7 things to know about the romaine lettuce E. coli outbreak

How to protect yourself from getting sick

How many times do we hear about E. coli in the news? Notices of minor outbreaks happen frequently around the country. Sometimes it’s from a swimming pool, other times from food.

In April 2018 news broke of a large outbreak from romaine lettuce thought to come from Yuma, Arizona. It has infected 98 people from 22 states, hospitalizing 46.

“There are different strains of E. coli, and this O157:H7 strain is the one that makes the news,” said Paul Schulz, M.D., system epidemiologist for Norton Healthcare. “The effects can be much more severe, causing possible kidney failure and even death, especially in the very young, elderly and chronically ill.”

It’s important to note that there have been no reported infections in Kentucky or Indiana, but nearby states have had illnesses thought to be part of the outbreak.

What are the facts around E. coli infections and how worried should you be?

What is causing this outbreak?

The Centers for Disease Control and Prevention (CDC) suspects the April 2018 outbreak to be from romaine lettuce that can be bought as whole heads or bagged, chopped lettuce, grown in the Yuma, Arizona area.

What causes E. coli infections?

E. coli is short for Escherichia coli, a bacteria found in the intestines of healthy people and animals. While most E. coli bacteria do not cause issues, certain strains can be a problem, causing stomach issues including severe cramps, diarrhea and vomiting.

You can be exposed to the dangerous strains of E. coli bacteria in many ways — from kitchen countertops, compost piles, contaminated food and beverages, even swimming or canoeing in a local waterway.

What should I do to prevent getting sick?

The CDC recommends not buying romaine lettuce from Yuma, Arizona. If you can’t tell where the lettuce came from, do not eat or buy it. This includes any kind of romaine lettuce: whole heads, romaine hearts, chopped, baby, organic and mixes containing romaine.
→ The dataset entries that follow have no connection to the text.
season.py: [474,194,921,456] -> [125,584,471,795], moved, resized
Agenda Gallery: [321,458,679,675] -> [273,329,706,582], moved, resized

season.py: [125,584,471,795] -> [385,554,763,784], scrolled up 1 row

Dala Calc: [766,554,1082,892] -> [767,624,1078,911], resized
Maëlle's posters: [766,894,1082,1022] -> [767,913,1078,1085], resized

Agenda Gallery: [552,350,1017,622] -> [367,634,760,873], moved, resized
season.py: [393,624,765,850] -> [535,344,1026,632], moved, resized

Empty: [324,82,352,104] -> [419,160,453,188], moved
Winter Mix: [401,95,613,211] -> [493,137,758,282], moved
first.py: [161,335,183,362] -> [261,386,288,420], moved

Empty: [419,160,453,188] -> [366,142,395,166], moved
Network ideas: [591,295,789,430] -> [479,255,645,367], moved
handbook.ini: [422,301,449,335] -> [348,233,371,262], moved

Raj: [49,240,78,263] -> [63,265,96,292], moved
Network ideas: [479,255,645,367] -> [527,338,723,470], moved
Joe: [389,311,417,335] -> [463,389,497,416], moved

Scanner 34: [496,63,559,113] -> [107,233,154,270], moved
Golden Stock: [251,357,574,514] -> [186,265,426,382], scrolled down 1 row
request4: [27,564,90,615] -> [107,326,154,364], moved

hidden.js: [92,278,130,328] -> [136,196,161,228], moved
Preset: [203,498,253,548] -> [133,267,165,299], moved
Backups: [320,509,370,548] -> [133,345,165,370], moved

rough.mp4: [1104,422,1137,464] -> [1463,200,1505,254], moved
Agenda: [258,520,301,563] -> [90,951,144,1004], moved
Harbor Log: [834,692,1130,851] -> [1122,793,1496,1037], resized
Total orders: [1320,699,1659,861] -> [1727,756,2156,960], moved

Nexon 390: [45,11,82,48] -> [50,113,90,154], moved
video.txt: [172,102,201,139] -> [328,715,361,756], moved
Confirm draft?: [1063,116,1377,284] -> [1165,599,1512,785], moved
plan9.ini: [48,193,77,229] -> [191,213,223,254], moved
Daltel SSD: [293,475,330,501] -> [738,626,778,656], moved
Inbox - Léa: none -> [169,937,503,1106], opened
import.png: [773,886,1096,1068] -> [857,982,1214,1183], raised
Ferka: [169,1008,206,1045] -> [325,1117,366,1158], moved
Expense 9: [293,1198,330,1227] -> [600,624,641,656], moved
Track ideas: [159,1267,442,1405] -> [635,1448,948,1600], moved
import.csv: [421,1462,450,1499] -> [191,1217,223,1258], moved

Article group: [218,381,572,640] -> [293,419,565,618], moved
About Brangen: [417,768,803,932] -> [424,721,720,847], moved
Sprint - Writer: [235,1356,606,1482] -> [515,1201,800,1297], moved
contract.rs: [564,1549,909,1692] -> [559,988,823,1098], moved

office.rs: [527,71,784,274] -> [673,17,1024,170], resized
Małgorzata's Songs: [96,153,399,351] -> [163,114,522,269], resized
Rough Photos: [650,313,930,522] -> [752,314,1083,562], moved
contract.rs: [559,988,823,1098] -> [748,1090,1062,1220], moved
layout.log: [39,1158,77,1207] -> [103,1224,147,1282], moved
To prevent yourself from getting sick from other sources of E. coli, you can take precautions. In addition to washing all fruits and vegetables and completely cooking meat, it’s important to wash your hands before eating (all the time) and before and after using the bathroom (all the time).

How long does it take for an E. coli infection to show up?

If you have eaten something contaminated by this severe strain of E. coli bacteria, you may develop symptoms within a day or up to 10 days after.

What are the symptoms I may get with E. coli O157:H7?

According to the CDC, the infection starts with mild stomach pain and/or diarrhea that gets worse after several days. It may turn into severe stomach cramps, bloody diarrhea and vomiting. It also may cause a low fever.

The O157:H7 strain of E. coli also can cause a severe kidney issue called hemolytic uremic syndrome (HUS) in around 5 to 10 percent of people. It can start around seven days after the first symptoms. Signs you might have HUS include decreased frequency of urination, feeling tired and losing pink color in cheeks and inside the lower eyelids. If you have any of these symptoms, you need immediate medical attention. Your kidneys may stop working and cause other serious medical issues.

What should I do if I get sick?

Most people get better within five to seven days. However, if you have diarrhea for more than three days, a high fever, bloody diarrhea and severe vomiting, you need to call your doctor. If you have symptoms of HUS (mentioned above), seek immediate medical attention.

How is an E. coli infection treated?

Most of the time, you’ll treat the symptoms. This includes drinking a lot of fluids to prevent dehydration, resting and eating bland floods. Consider the “BRAT” diet of bananas, rice, apples and toast. Antibiotics are generally not prescribed for E. coli, as they can increase the risk of developing HUS. Anti-diarrhea medications also can increase that risk.